The Emotional Change Curve is something of a stock in trade amongst people involved in organizational change management, and a model that I have used extensively over the years. The model and its variants are derived from work by psychiatrist Elisabeth Kübler-Ross and plots a series of emotional reacts that people have when confronted by change – from denial and resistance to exploration and acceptance.
It’s useful. Over the years it’s been a valuable way to help to help broker conversations with people who were struggling to answer the question “Why won’t these buggers just do what we tell them?”. It’s also, it seems, potentially deeply flawed.
I’m of mixed views about this. On the one hand, the scientific method should allow us to move on from theories that on futher investigation don’t hold (the scientific method too often gets confused with dogmatism). But on the other, models can be useful to explore ideas and don’t necessarily need to be true to demonstrate a truth.
Maybe I’m just in denial about the whole thing.
But over the last year or so, especially during my research for Who Shares Wins, I’ve been becoming increasingly intrigued as to whether habit and addiction might be a better way of understanding resistance to change than the Change Curve.
Humans are creatures of habit. As I finish up the last day of a six month full-time assignment working in the same office everyday, I this morning have become aware of how many habits I have formed over that short period: alarm at 6.30; shower dress, leave the house; 7.14 train to Waterloo; a walk to the bus; waiting for a bus on which I can get a seat; get my pass out of my bag as I walk to the office; pop to the coffee shop for coffee and a (usually pork-based) breakfast snack; to the desk; startup the computer; eat breakfast… and that’s before I even start work. I have turned into Reggie Perrin.
Changing those habits takes either immense willpower or a sharp shock (the latter being the end of the contract – I’m available for weddings, birthdays and bar mitzvahs from Tuesday 6th, nudge nudge).
Charles Duhigg’s book The Power of Habit explores all of this in depth. Our habitual behaviours are triggered by some sort of event, which in turn makes us do some sort of set action, which in turn in rewarded by some sort of outcome – my alarm goes off, I turn it off, the irritating noise stops, for example.
When it comes to how we work, and even more so how we use technology to work, we have deeply rooted habits all over the place. Think about the habit cycle of something like your phone vibrating with a new message notification, you check your phone to read the new email, you file it away after reading it. A habit cycle.
Even more dangerous is how some (if not many) of these working habits become addictive. As Nir Eyal’s book Hooked explains, addiction comes when you have a variable reward. Think fruit machines. Think alcohol. Think email: sometimes the notification you get is for something valuable, interesting or just amusing. Most of the time is spam. Eyal provides a blueprint for how to build psychologically addictive software products (which, as an aside, is possibly the most compelling evidence I’ve yet seen of the moral bankruptcy of Silicon Valley).
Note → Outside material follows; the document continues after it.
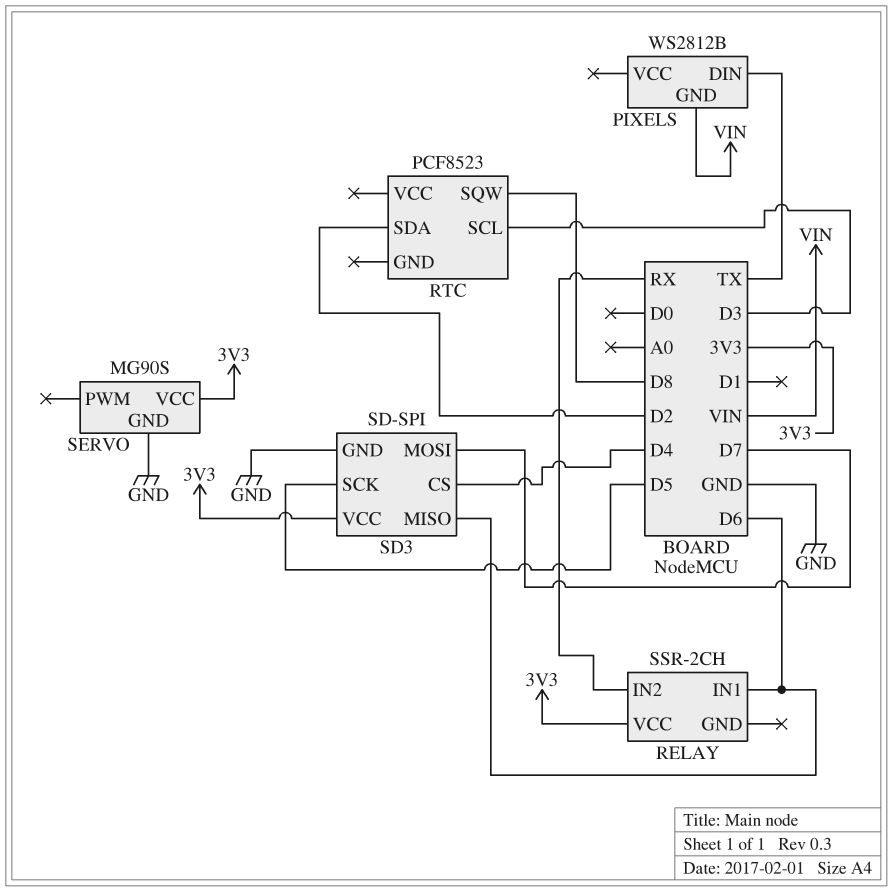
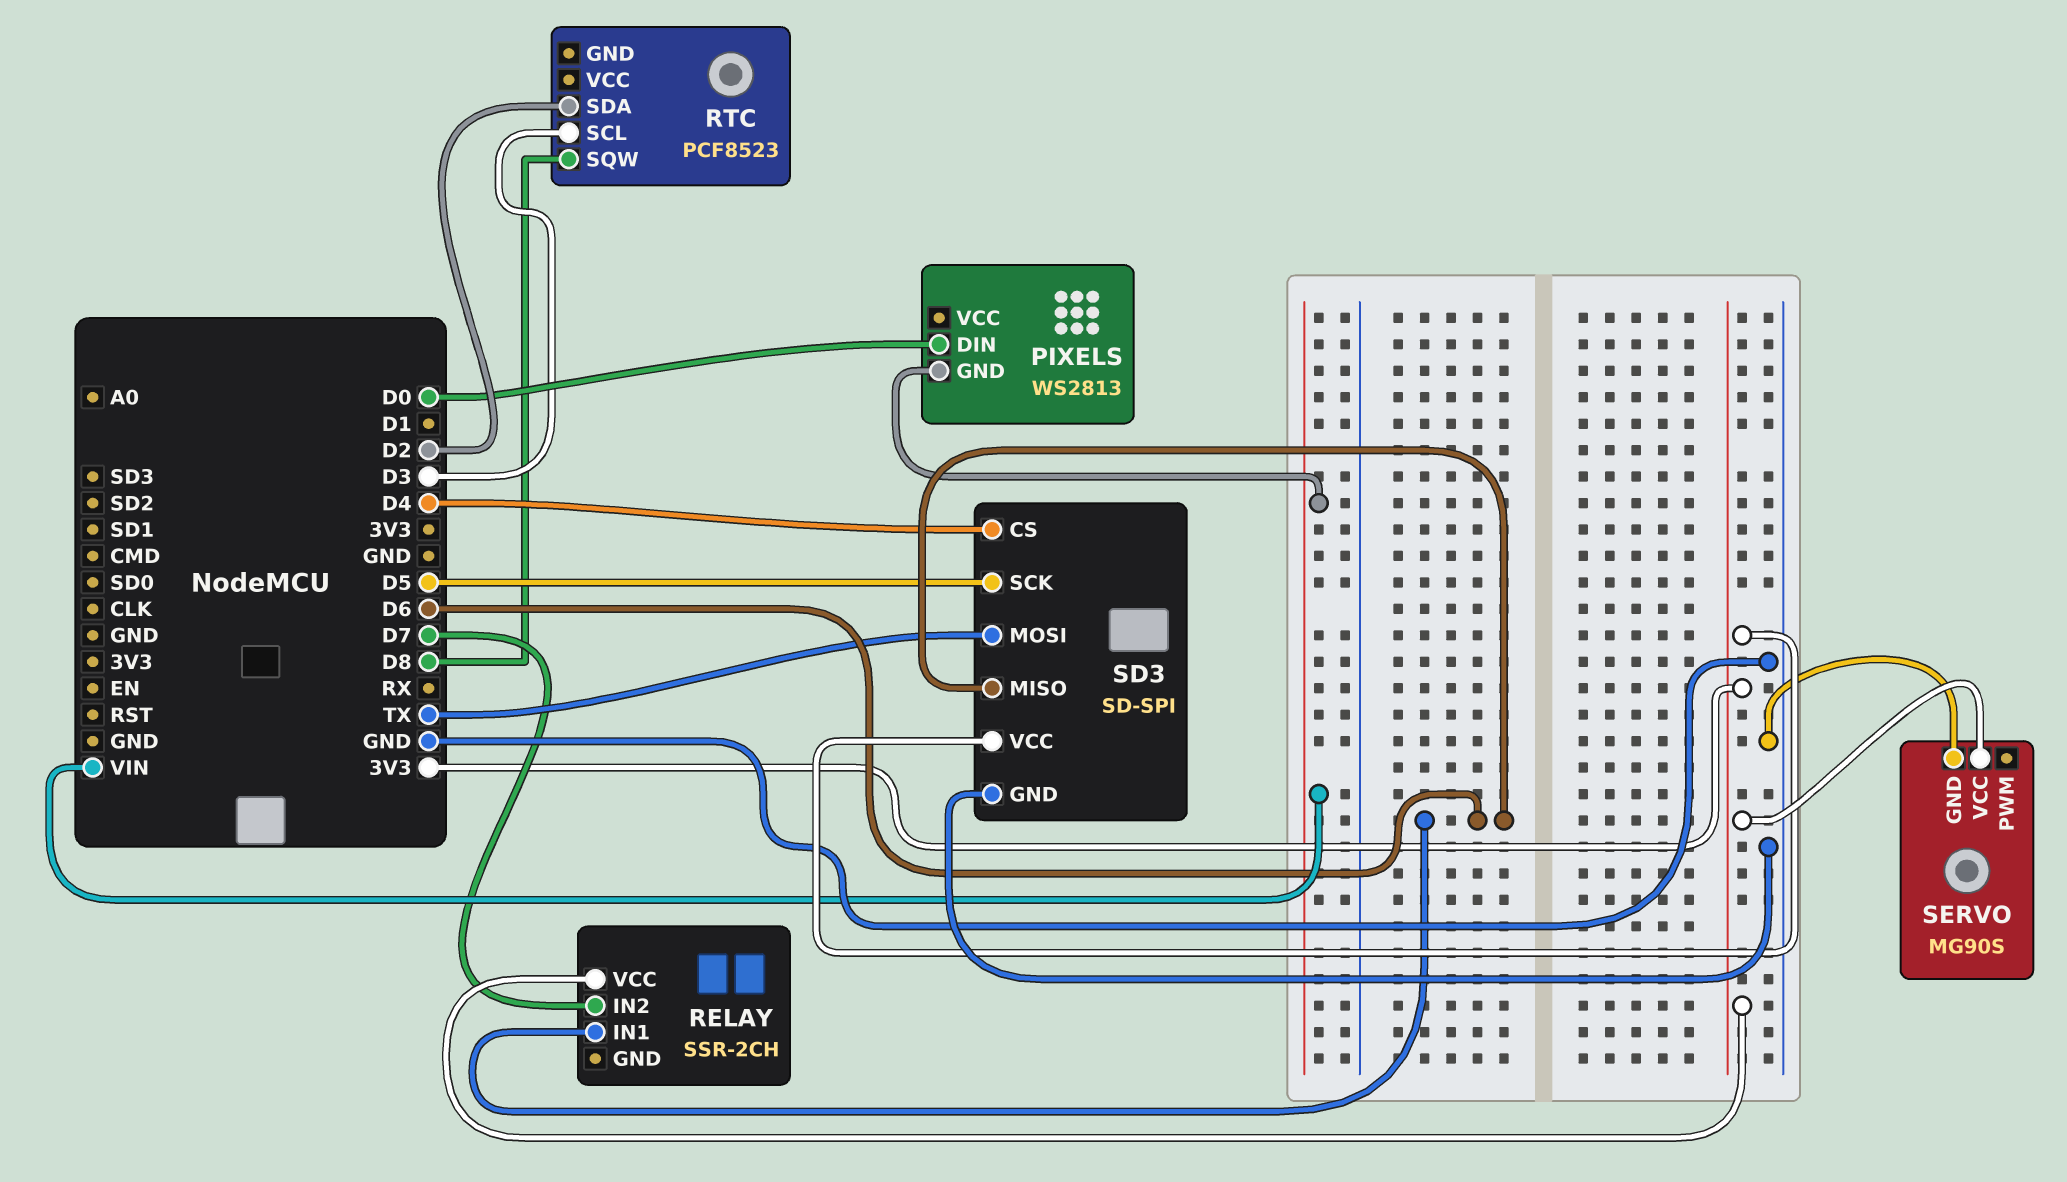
PIXELS: WS2812B -> WS2813
PIXELS pin DIN: TX -> D0
RELAY pin IN2: RX -> D7
SD3 pin MOSI: D7 -> TX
So when we come to think about getting people to change their behaviours, we might be better to think of how we need to change their habits. How can we remove triggers? How can we get people to adopt new responses? How can we change the rewards? Is cold turkey an option? My research led me to believe that this is a very good way to explain why, despite it being regarded by so many people as a significant “problem”, email isn’t going to be going away any time soon.
When you look a the world through this lens, it’s remarkable how many trigger-action-reward cycles you can spot. Maybe this is a better route to get change to happen than trying to help people through their reactions?